> Stored dataset items
----------

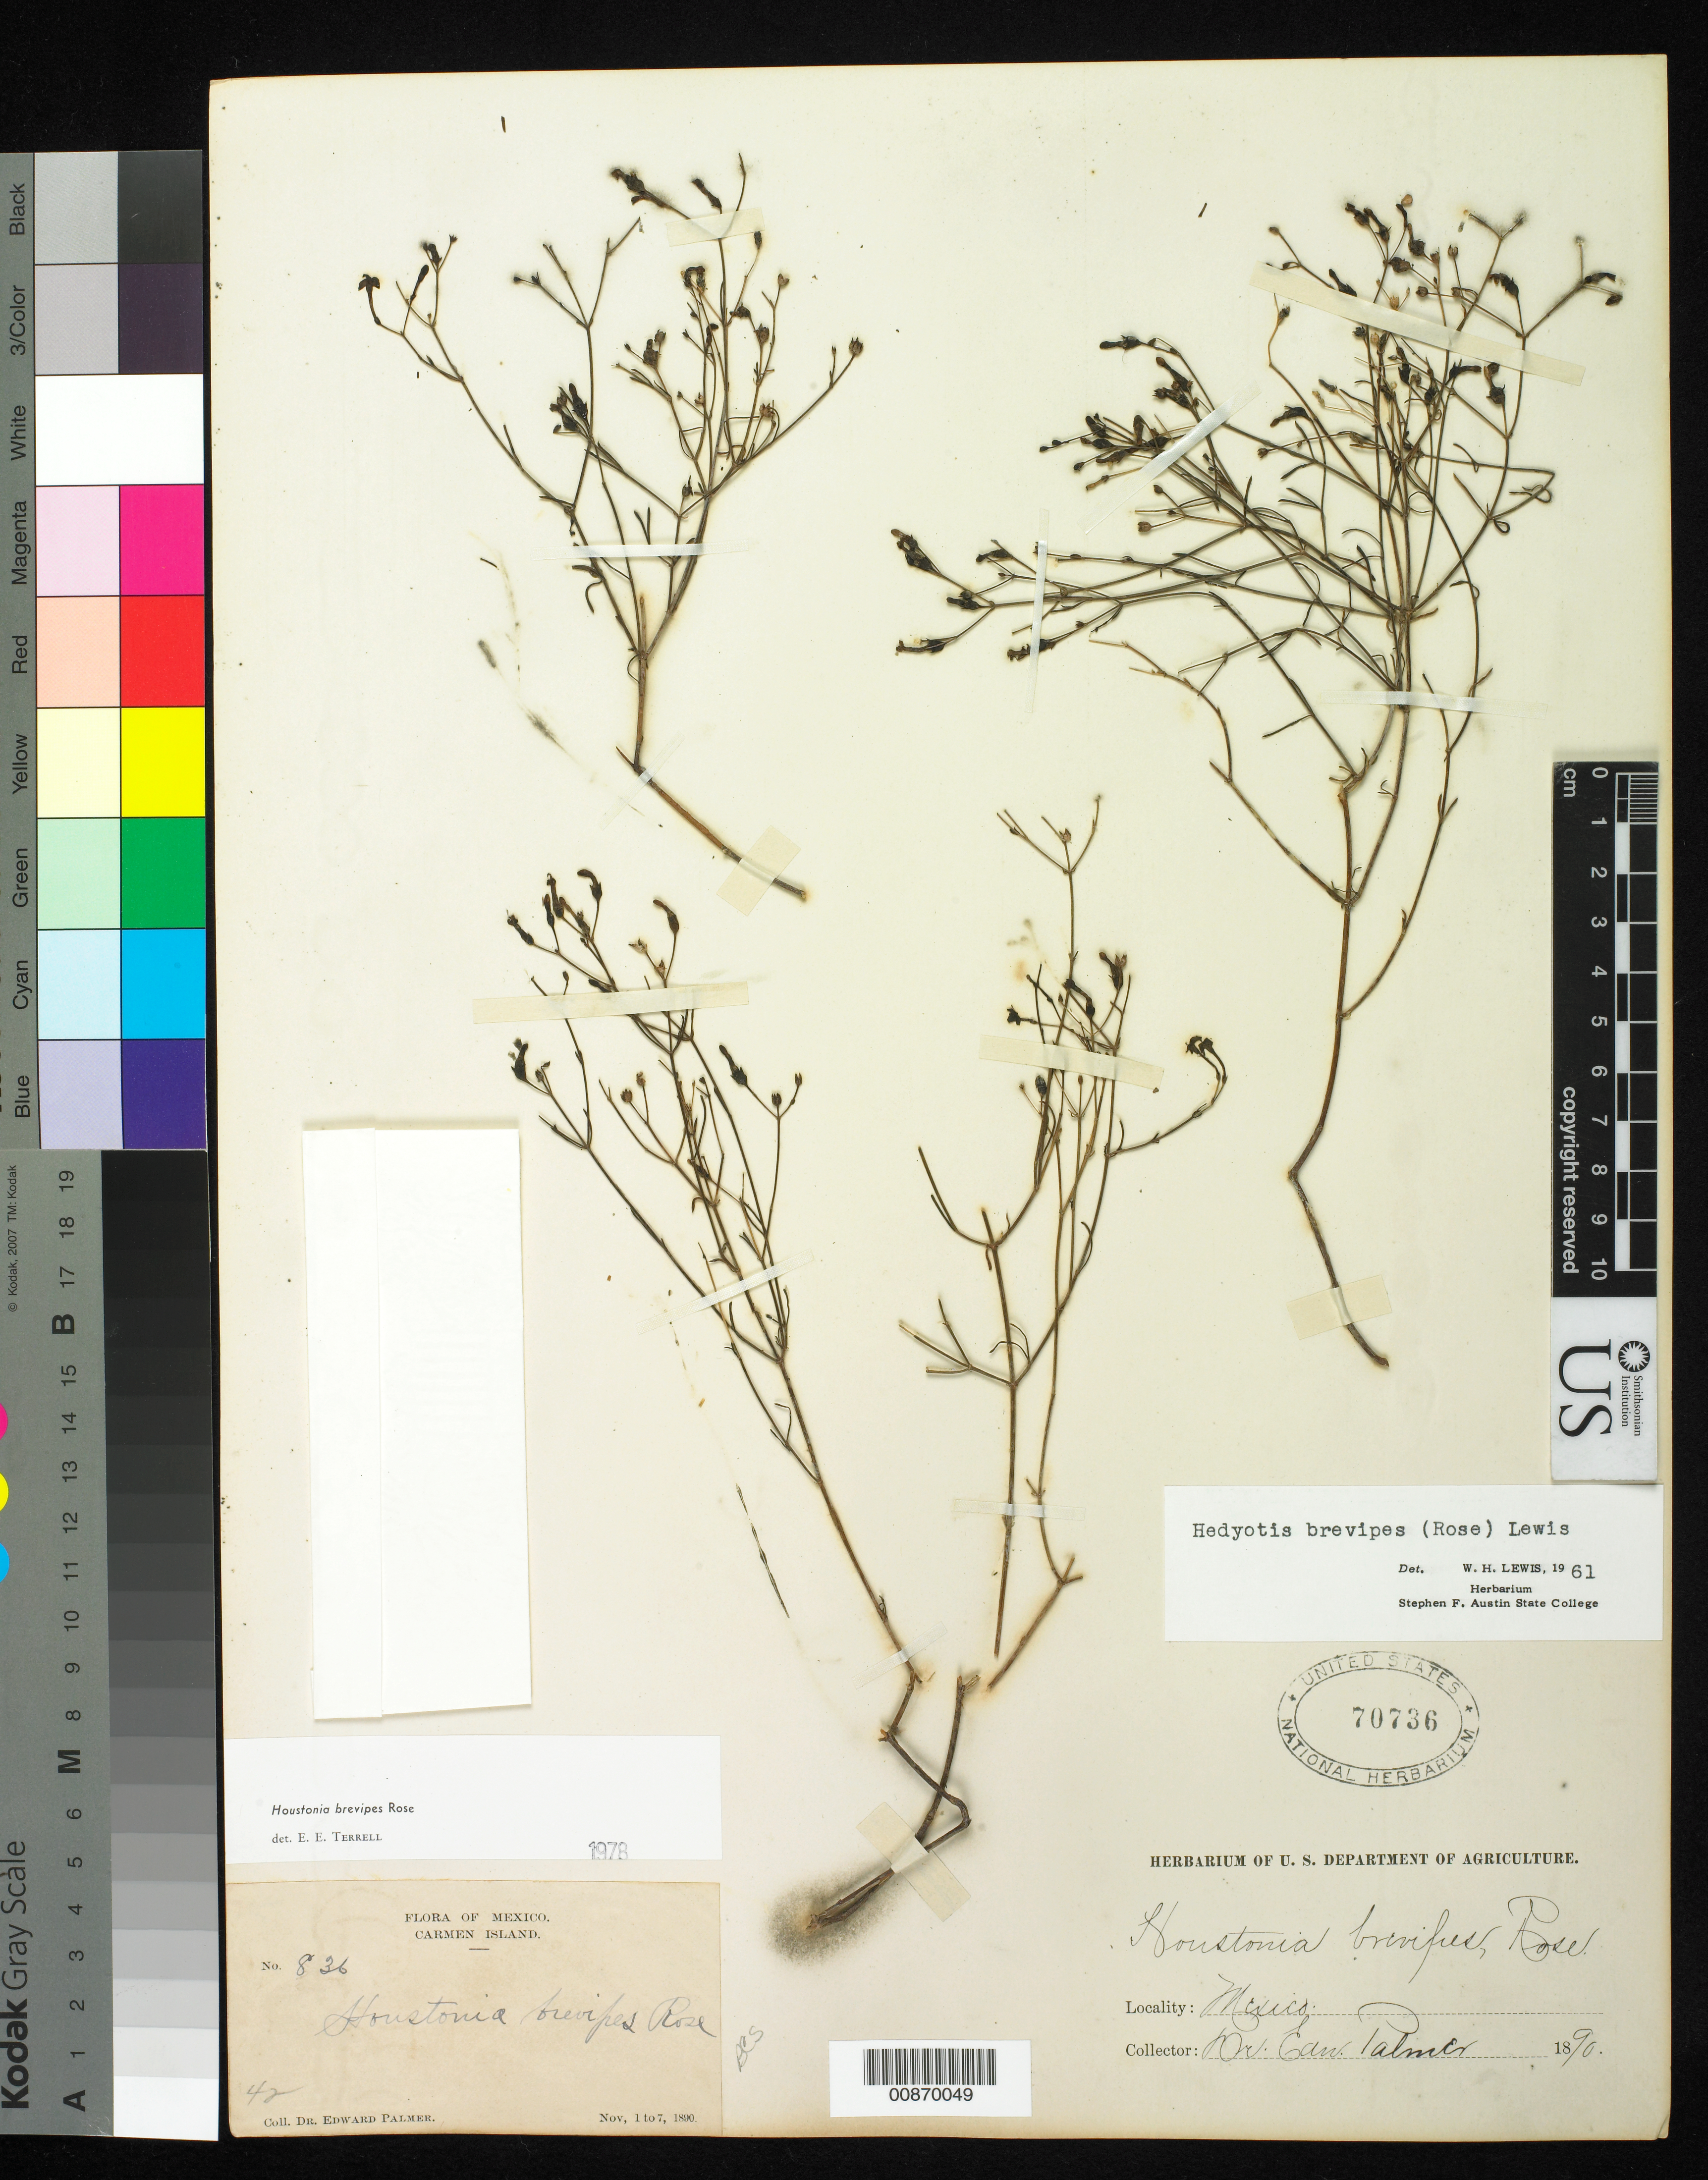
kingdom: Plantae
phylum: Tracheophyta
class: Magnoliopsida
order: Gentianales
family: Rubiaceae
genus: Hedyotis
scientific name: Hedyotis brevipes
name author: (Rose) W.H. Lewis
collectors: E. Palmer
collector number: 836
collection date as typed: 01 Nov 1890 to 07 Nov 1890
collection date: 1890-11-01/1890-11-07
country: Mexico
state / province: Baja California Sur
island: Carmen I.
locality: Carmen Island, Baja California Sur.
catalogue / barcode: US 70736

----------

> Description of the task
Replace each occurrence of "collection date" with "date of collection" throughout the material and reproduce it with everything else unchanged. Leave the pictures out of your answer.

> Exercise solution
kingdom: Plantae
phylum: Tracheophyta
class: Magnoliopsida
order: Gentianales
family: Rubiaceae
genus: Hedyotis
scientific name: Hedyotis brevipes
name author: (Rose) W.H. Lewis
collectors: E. Palmer
collector number: 836
date of collection as typed: 01 Nov 1890 to 07 Nov 1890
date of collection: 1890-11-01/1890-11-07
country: Mexico
state / province: Baja California Sur
island: Carmen I.
locality: Carmen Island, Baja California Sur.
catalogue / barcode: US 70736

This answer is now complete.